We left Berlin on the morning train, enjoying lunch as we crossed the border into Czechia. Arriving in Prague, you must be careful not to get off at the wrong station, as the announcements are in Czech. Realising our mistake (we had done the same thing in Dresden), we quickly managed to get back on the train and alight at the correct stop.

The Prague train station, Hlavní nádraží, is an impressive Art Nouveau gem. Opened in 1909, the station boasts intricate mosaics, ironwork, and beautiful stained-glass windows. The grandeur of the building stands as a testament to Prague’s architectural history, welcoming visitors with its blend of old-world charm and modern convenience.

Although Ubers and taxis are plentiful, Prague is a wonderfully walkable city. We stayed at The Old Town Loft Luxe Brickhouse, just a short distance from the station and central to the Old Town. We were a brood of six as we met up with our friends from Western Australia.


After a quick unpack, we ventured out for an evening of drinks and exploration. We started at Kings Court for a relaxing drink, then headed to the rooftop bar of
The Dancing House or Ginger and Fred building. From up there, the views of the city were stunning. For dinner, we visited QQ Asian Kitchen, a real treat. The flavours were vibrant, and it felt like the perfect introduction to Prague’s diverse dining scene.

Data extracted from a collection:
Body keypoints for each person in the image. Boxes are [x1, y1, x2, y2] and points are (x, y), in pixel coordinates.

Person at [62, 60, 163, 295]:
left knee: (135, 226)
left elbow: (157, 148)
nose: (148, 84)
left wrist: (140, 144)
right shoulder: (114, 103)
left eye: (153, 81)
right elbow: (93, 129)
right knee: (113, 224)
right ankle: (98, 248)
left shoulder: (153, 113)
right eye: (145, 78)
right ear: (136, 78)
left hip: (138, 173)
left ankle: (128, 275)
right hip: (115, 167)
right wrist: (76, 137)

Exercise set:
1 – According to the Prague travel account, why must arriving passengers take care not to get off at the wrong station? Answer in one to three sentences.
2 – Write the next part of the Prague travel account, starting after its final sentence.

Answers to the tasks:
1 – Passengers must be careful because the announcements on the train are in Czech.

2 –
Our friends, having grown up in Prague, were our local guides, and we were more than happy to follow their lead. They spoke the language, and their knowledge of the city allowed us to see Prague from a more authentic perspective. Still, we found opportunities to venture out on our own.

I’ve mentioned before that I love hop-on/hop-off buses. I truly believe you get more information listening to the bus commentary as you drift through the streets than you would reading plaques or keeping up with a walking tour. In Prague, however, the system works a little differently. You have to download an app and listen through your phone. While the app was a great source of information, it was a bit tedious, especially for those not familiar with smartphone technology. We also encountered some museums where app downloads were required to use their audio guides, which proved to be frustrating.


Despite the app hiccups, a bus ride through Prague’s beautiful streets was a fantastic way to get our bearings. We hopped off at
St Nicholas Church and wandered down the cobbled streets to the Prague Story Museum. The exhibits, covering everything from crusaders to war through the ages, were fascinating. The museum also shed light on the connections between Prague and Germany, including uprisings and concentration camps, which tied in well with what we had seen on our Berlin trip.

Lunch in the Jewish Quarter was a highlight. The area is home to some of Prague's oldest and most significant synagogues, including the Old-New Synagogue, which dates back to the 13th century, and the Spanish Synagogue, renowned for its ornate Moorish Revival style. The Quarter has a rich and poignant history and walking through it was a powerful experience.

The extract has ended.